Working at the cannery was not a Monday to Friday kind of job It was more 24/7. However on Sunday my dad did his best to come up with an adventure while Mum was in the city picking up groceries and visiting .
The adventures were many and there was never enough Sundays in the summer. One year my cousins Gail, Wendy, Allan and little Russell were up at the cannery. Dad decide to take us all across the Skeena to where Old Ben lived. I had heard of Old Ben, he was a hermit trapper that lived on Smith island and loved cats. (There was a theory that the cannery cats were descendants of Ben's cats). When my dad was younger he would watch from the NP side for the smoke to rise from the chimney each morning when Ben made coffee, that was the signal that Ben was fine. One morning there was no smoke, so dad went over and brought the body back to town.
On Sunday the 8 of us headed over to Old Ben's, once on shore we decided that it would be best to look through the window before going in the old cabin that mother nature had done a good job reclaiming, after all what if there was a Mrs. Old Ben and she didn't drink coffee! So Wendy and Gail gave me a leg up and I looked through the window. Laid out before me on the floor of the cabin were forms of cats. Dead cats that now had moss growing on them. My poor eyes would never un-see dead green cats.
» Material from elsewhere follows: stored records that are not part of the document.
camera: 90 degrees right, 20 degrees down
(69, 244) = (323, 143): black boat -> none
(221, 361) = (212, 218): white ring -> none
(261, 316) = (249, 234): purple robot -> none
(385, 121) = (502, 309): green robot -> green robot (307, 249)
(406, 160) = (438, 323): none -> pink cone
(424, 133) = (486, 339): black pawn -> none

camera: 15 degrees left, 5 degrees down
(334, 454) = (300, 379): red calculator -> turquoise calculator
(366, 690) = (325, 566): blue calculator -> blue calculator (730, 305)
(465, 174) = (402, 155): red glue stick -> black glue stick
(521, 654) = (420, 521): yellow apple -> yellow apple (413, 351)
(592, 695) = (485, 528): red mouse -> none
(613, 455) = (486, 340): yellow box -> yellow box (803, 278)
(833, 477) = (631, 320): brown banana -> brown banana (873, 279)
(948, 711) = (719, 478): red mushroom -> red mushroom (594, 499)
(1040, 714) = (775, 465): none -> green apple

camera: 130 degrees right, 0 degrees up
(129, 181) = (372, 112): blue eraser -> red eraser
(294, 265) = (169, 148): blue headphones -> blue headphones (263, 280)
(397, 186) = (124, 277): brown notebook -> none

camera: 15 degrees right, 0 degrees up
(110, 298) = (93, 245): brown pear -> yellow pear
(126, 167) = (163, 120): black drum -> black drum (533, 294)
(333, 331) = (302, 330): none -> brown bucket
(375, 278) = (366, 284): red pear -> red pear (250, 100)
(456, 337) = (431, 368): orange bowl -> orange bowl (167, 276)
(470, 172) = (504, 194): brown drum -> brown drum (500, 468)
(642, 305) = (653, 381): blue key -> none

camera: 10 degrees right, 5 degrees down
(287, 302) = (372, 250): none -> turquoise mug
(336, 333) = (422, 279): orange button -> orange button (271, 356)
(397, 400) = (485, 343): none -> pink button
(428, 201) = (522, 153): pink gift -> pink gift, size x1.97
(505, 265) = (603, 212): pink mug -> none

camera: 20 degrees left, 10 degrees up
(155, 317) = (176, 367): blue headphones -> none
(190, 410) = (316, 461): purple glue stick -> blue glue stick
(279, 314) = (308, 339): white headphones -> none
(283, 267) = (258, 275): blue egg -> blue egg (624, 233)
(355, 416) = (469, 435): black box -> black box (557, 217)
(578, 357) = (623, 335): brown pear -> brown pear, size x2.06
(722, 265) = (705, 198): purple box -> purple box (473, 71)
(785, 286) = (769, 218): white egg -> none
The Skeena had a many canneries along it and my favourite was Inverness. There was something about Inverness that I loved. Dad would take us out there on Sunday and we would stroll along the boardwalk.
It was no longer in use but I could feel and sense the families that had once lived there. The office still had its furniture and the houses were left as if the people were coming back. The sun seem to dance off the houses making them sparkle.
One night in 1973 my dad got a call that Inverness was on fire, he raced out there but there was no use, it went up pretty quick.
It was not long until we knew who had caused the fire and every time I saw that boy from the village of Port Edward I wanted to punch him. How could he walk down that boardwalk with those pretty houses and the wonderful company buildings and then burn it down?!
There was never enough Sunday trips to Osland. The Icelandic settlement on Smith Island that had been started by my family and other Icelandic families in the early 1900s. We would leave NP when the tide was high with our picnic. With my dad at the helm of the Casey Point he would give us kids driving instructions. You were never too young to learn how to drive a boat.
Osland was made up of old houses and a boardwalk. We were allowed to explore inside the abandon houses and find treasures. The rules were that the treasures had to remain hidden under the boardwalk until the next visit. If I could remember the hiding spot on the next Sunday we ventured out then I got to keep the treasure.